Pues bien, a este mismo sitio (y con la misma facilidad) acaban de llegar los gobernantes venezolanos, que hace tan sólo unos días han reformado su famosa Ley de Tierras. Según el nuevo texto, aprobado por la Asamblea Nacional, “la tercerización y el latifundio son mecanismos contrarios a los valores y principios del desarrollo agrario nacional”, y establece que los campesinos que lleven más de tres años trabajando para sus amos, podrán hacerse con el derecho que les otorga la ley y arrebatarles la tierra ajena. El dueño, dice la nueva norma, “perderá todo derecho a los frutos, utilidades o beneficios del trabajo de dicha tierra”.
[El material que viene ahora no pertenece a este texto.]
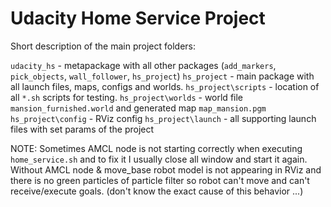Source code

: # Udacity Home Service Project

Short description of the main project folders:

`udacity_hs` - metapackage with all other packages (`add_markers`, `pick_objects`, `wall_follower`, `hs_project`)
`hs_project` - main package with all launch files, maps, configs and worlds.
`hs_project\scripts` - location of all `*.sh` scripts for testing.
`hs_project\worlds` - world file `mansion_furnished.world` and generated map `map_mansion.pgm`
`hs_project\config` - RViz config
`hs_project\launch` - all supporting launch files with set params of the project

NOTE: Sometimes AMCL node is not starting correctly when executing `home_service.sh` and to fix it I usually close all window and start it again. Without AMCL node & move_base robot model is not appearing in RViz and there is no green particles of particle filter so robot can't move and can't receive/execute goals. (don't know the exact cause of this behavior ...)
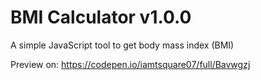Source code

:# BMI Calculator v1.0.0
A simple JavaScript tool to get body mass index (BMI)

Preview on: https://codepen.io/iamtsquare07/full/Bavwgzj
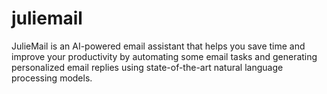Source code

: # juliemail
JulieMail is an AI-powered email assistant that helps you save time and improve your productivity by automating some email tasks and generating personalized email replies using state-of-the-art natural language processing models.
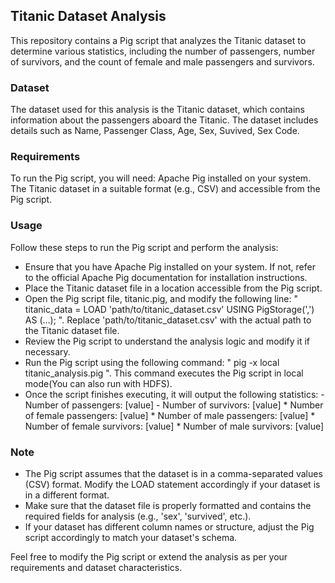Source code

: ## Titanic Dataset Analysis
This repository contains a Pig script that analyzes the Titanic dataset to determine various statistics, including the number of passengers, number of survivors, and the count of female and male passengers and survivors.

### Dataset
The dataset used for this analysis is the Titanic dataset, which contains information about the passengers aboard the Titanic. The dataset includes details such as Name, Passenger Class, Age, Sex, Suvived, Sex Code.

### Requirements
To run the Pig script, you will need:
Apache Pig installed on your system.
The Titanic dataset in a suitable format (e.g., CSV) and accessible from the Pig script.

### Usage
Follow these steps to run the Pig script and perform the analysis:
- Ensure that you have Apache Pig installed on your system. If not, refer to the official Apache Pig documentation for installation instructions.
- Place the Titanic dataset file in a location accessible from the Pig script.
- Open the Pig script file, titanic.pig, and modify the following line:
    " titanic_data = LOAD 'path/to/titanic_dataset.csv' USING PigStorage(',') AS (...);  ".
    Replace 'path/to/titanic_dataset.csv' with the actual path to the Titanic dataset file.
- Review the Pig script to understand the analysis logic and modify it if necessary.
- Run the Pig script using the following command:
       " pig -x local titanic_analysis.pig ". 
       This command executes the Pig script in local mode(You can also run with HDFS).
- Once the script finishes executing, it will output the following statistics:
       - Number of passengers: [value]
       - Number of survivors: [value]
       * Number of female passengers: [value]
       * Number of male passengers: [value]
       * Number of female survivors: [value]
       * Number of male survivors: [value]

### Note
- The Pig script assumes that the dataset is in a comma-separated values (CSV) format. Modify the LOAD statement accordingly if your dataset is in a different format.
- Make sure that the dataset file is properly formatted and contains the required fields for analysis (e.g., 'sex', 'survived', etc.).
- If your dataset has different column names or structure, adjust the Pig script accordingly to match your dataset's schema.

Feel free to modify the Pig script or extend the analysis as per your requirements and dataset characteristics.
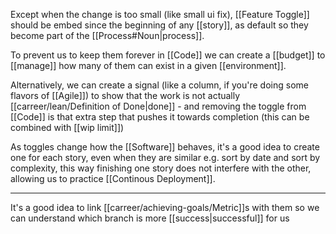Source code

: Except when the change is too small (like small ui fix), [[Feature Toggle]] should be embed since the beginning of any [[story]], as default so they become part of the [[Process#Noun|process]].

To prevent us to keep them forever in [[Code]] we can create a [[budget]] to [[manage]] how many of them can exist in a given [[environment]].

Alternatively, we can create a signal (like a column, if you're doing some flavors of [[Agile]]) to show that the work is not actually [[carreer/lean/Definition of Done|done]] - and removing the toggle from [[Code]] is that extra step that pushes it towards completion (this can be combined with [[wip limit]])

As toggles change how the [[Software]] behaves, it's a good idea to create one for each story, even when they are similar e.g. sort by date and sort by complexity, this way finishing one story does not interfere with the other, allowing us to practice [[Continous Deployment]].

---

It's a good idea to link [[carreer/achieving-goals/Metric]]s with them so we can understand which branch is more [[success|successful]] for us
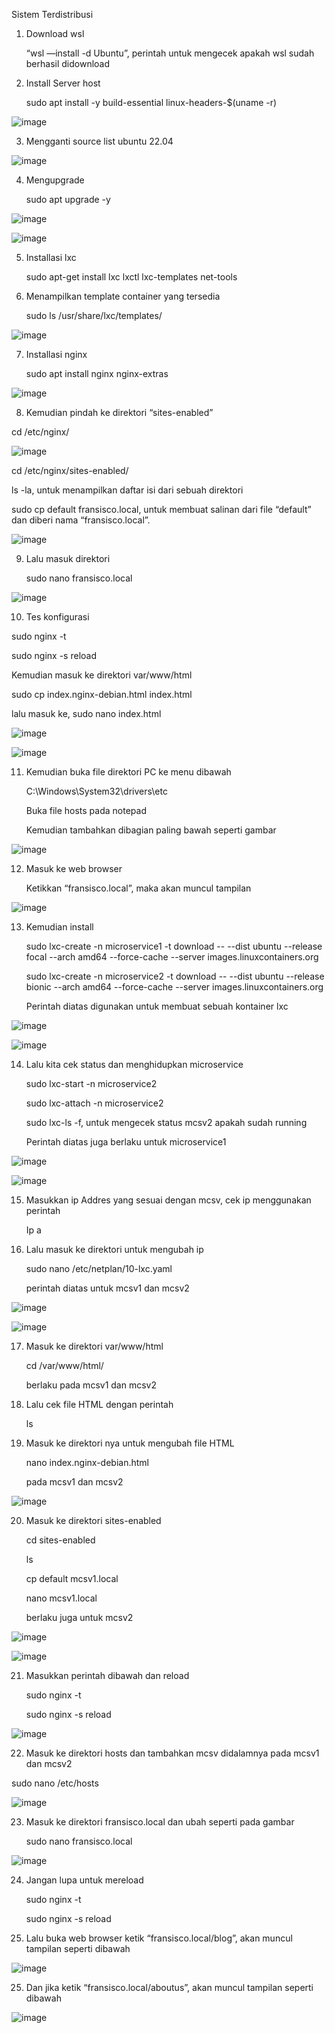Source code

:Sistem Terdistribusi

1. Download wsl

   “wsl —install -d Ubuntu”, perintah untuk mengecek apakah wsl sudah berhasil didownload
   
2. Install Server host

   sudo apt install -y build-essential linux-headers-$(uname -r)
   
![image](https://github.com/FransiscoWhy/Sistem-Terdistribusi/assets/141225950/b3537eea-9737-4216-a0f8-902ca5186856)

3. Mengganti source list ubuntu 22.04
   
![image](https://github.com/FransiscoWhy/Sistem-Terdistribusi/assets/141225950/d5c343ed-492c-4f3d-988a-7de4bc85eb1c)

4. Mengupgrade

   sudo apt upgrade -y
   
![image](https://github.com/FransiscoWhy/Sistem-Terdistribusi/assets/141225950/08870613-ef35-4541-ac14-537052844027)

![image](https://github.com/FransiscoWhy/Sistem-Terdistribusi/assets/141225950/63a4dae3-0234-4a54-b347-1614125e617d)

5. Installasi lxc
   
   sudo apt-get install lxc lxctl lxc-templates net-tools

6.  Menampilkan template container yang tersedia

    sudo ls /usr/share/lxc/templates/
    
![image](https://github.com/FransiscoWhy/Sistem-Terdistribusi/assets/141225950/657e2407-7868-43ce-a819-c254993b7809)

7. Installasi nginx

    sudo apt install nginx nginx-extras
    
![image](https://github.com/FransiscoWhy/Sistem-Terdistribusi/assets/141225950/3caa66d9-c1e5-4978-b9c5-731844506dba)

8. Kemudian pindah ke direktori “sites-enabled”

cd /etc/nginx/

![image](https://github.com/FransiscoWhy/Sistem-Terdistribusi/assets/141225950/22bc1b98-30f2-437d-a859-475491777bb8)

cd /etc/nginx/sites-enabled/

ls -la, untuk menampilkan daftar isi dari sebuah direktori

sudo cp default fransisco.local, untuk membuat salinan dari file “default” dan diberi nama “fransisco.local”.

![image](https://github.com/FransiscoWhy/Sistem-Terdistribusi/assets/141225950/497adbe4-3945-45a2-b661-98d7f349a78a)

9. Lalu masuk direktori

    sudo nano fransisco.local
    
![image](https://github.com/FransiscoWhy/Sistem-Terdistribusi/assets/141225950/aab97164-b48a-46f1-88dc-b478d92f0596)

10. Tes konfigurasi

sudo nginx -t

sudo nginx -s reload

Kemudian masuk ke direktori var/www/html

sudo cp index.nginx-debian.html index.html

lalu masuk ke, sudo nano index.html

![image](https://github.com/FransiscoWhy/Sistem-Terdistribusi/assets/141225950/13c4cbdf-28b3-445f-948e-c327b92d110d)

![image](https://github.com/FransiscoWhy/Sistem-Terdistribusi/assets/141225950/d9de688a-7587-439a-a5f9-71eb674031ec)

11. Kemudian buka file direktori PC ke menu dibawah

    C:\Windows\System32\drivers\etc

    Buka file hosts pada notepad

    Kemudian tambahkan dibagian paling bawah seperti gambar
    
![image](https://github.com/FransiscoWhy/Sistem-Terdistribusi/assets/141225950/b465c726-6526-41fc-8433-a47e323793b9)

12. Masuk ke web browser

    Ketikkan “fransisco.local”, maka akan muncul tampilan
    
![image](https://github.com/FransiscoWhy/Sistem-Terdistribusi/assets/141225950/df98ed06-9ff6-409c-ad4e-df2dce622348)


13. Kemudian install 

    sudo lxc-create -n microservice1 -t download -- --dist ubuntu --release focal --arch amd64 --force-cache --server images.linuxcontainers.org

    sudo lxc-create -n microservice2 -t download -- --dist ubuntu --release bionic --arch amd64 --force-cache --server images.linuxcontainers.org

    Perintah diatas digunakan untuk membuat sebuah kontainer lxc
    
![image](https://github.com/FransiscoWhy/Sistem-Terdistribusi/assets/141225950/d8027a83-b6f0-48be-b453-1fa32117e166)
 
![image](https://github.com/FransiscoWhy/Sistem-Terdistribusi/assets/141225950/7384e5a6-5802-4895-9c99-467d39ad4616)

14. Lalu kita cek status dan menghidupkan microservice

    sudo lxc-start -n microservice2

    sudo lxc-attach -n microservice2

    sudo lxc-ls -f, untuk mengecek status mcsv2 apakah sudah running

    Perintah diatas juga berlaku untuk microservice1
    
![image](https://github.com/FransiscoWhy/Sistem-Terdistribusi/assets/141225950/f3d21608-2233-4e3a-942d-df48ddfc00d7)
 
![image](https://github.com/FransiscoWhy/Sistem-Terdistribusi/assets/141225950/b71d0a1b-46e9-424c-81fe-12032569e44c)

15. Masukkan ip Addres yang sesuai dengan mcsv, cek ip menggunakan perintah

    Ip a

16. Lalu masuk ke direktori untuk mengubah ip

    sudo nano /etc/netplan/10-lxc.yaml

    perintah diatas untuk mcsv1 dan mcsv2

![image](https://github.com/FransiscoWhy/Sistem-Terdistribusi/assets/141225950/f562277f-85e9-44bb-a4fb-4d226f1a1432)
  
![image](https://github.com/FransiscoWhy/Sistem-Terdistribusi/assets/141225950/7963327d-cc4c-47f4-aec2-701ecfc1f2e2)

17. Masuk ke direktori var/www/html

    cd /var/www/html/

    berlaku pada mcsv1 dan mcsv2

18. Lalu cek file HTML dengan perintah

    ls
19. Masuk ke direktori nya untuk mengubah file HTML

    nano index.nginx-debian.html

    pada mcsv1 dan mcsv2

![image](https://github.com/FransiscoWhy/Sistem-Terdistribusi/assets/141225950/aa049c1b-b084-4429-8ab4-487c6ed6f4df)

20. Masuk ke direktori sites-enabled

    cd sites-enabled

    ls

    cp default mcsv1.local

    nano mcsv1.local

    berlaku juga untuk mcsv2

![image](https://github.com/FransiscoWhy/Sistem-Terdistribusi/assets/141225950/bb8bb204-512d-49cb-9d64-8964eab44a2a)

![image](https://github.com/FransiscoWhy/Sistem-Terdistribusi/assets/141225950/86c81a49-6f16-4ec0-a922-81b8214c0575)

21. Masukkan perintah dibawah dan reload
    
    sudo nginx -t

    sudo nginx -s reload
 
![image](https://github.com/FransiscoWhy/Sistem-Terdistribusi/assets/141225950/6474b320-64ed-4010-8b3c-c51ee50486c9)

22. Masuk ke direktori hosts dan tambahkan mcsv didalamnya pada mcsv1 dan mcsv2

   sudo nano /etc/hosts

![image](https://github.com/FransiscoWhy/Sistem-Terdistribusi/assets/141225950/1eaccc6d-7c53-479d-af7a-62e824bd43ac)

23. Masuk ke direktori fransisco.local dan ubah seperti pada gambar

    sudo nano fransisco.local
 
![image](https://github.com/FransiscoWhy/Sistem-Terdistribusi/assets/141225950/e926e182-ba18-4dbc-99f9-c50e5c315756)

24. Jangan lupa untuk mereload

    sudo nginx -t

    sudo nginx -s reload

25. Lalu buka web browser ketik “fransisco.local/blog”, akan muncul tampilan seperti dibawah

![image](https://github.com/FransiscoWhy/Sistem-Terdistribusi/assets/141225950/698d7220-1482-4a79-be5f-b3628ce73aa5)

25. Dan jika ketik “fransisco.local/aboutus”, akan muncul tampilan seperti dibawah

![image](https://github.com/FransiscoWhy/Sistem-Terdistribusi/assets/141225950/65796316-e7cf-41f4-b5ea-aa4f9ee73802)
El sempiterno y lúcido Presidente lo ha dejado aún más claro: “Si usted tiene más de tres años ahí como esclavo, porque los ricos tienen haciendas, tienen hatos por allá y una familia de esclavos, la ley le faculta a que vaya, haga la denuncia y como usted es el que la trabaja, se la vamos a transferir”.
No obstante, dadas las lecciones de la historia, si yo fuera campesino venezolano, quizá me abstendría de ir a por las tierras ajenas, y llevado por ese reflexionar propio del trópico, intentaría convencer a mis compadres con algún tipo de sortilegio: ¿pero es que acaso trabajar no es pecado? Ya lo dicen las Escrituras, compañeros: el hombre no fue creado para trabajar sino para holgazanear. Sólo cuando pecó fue expulsado del Paraíso y, sólo entonces, condenado a tener que ganarse el pan y las habichuelas con el sudor de su frente. Para qué nos vamos a complicar y caer en herejía, pué.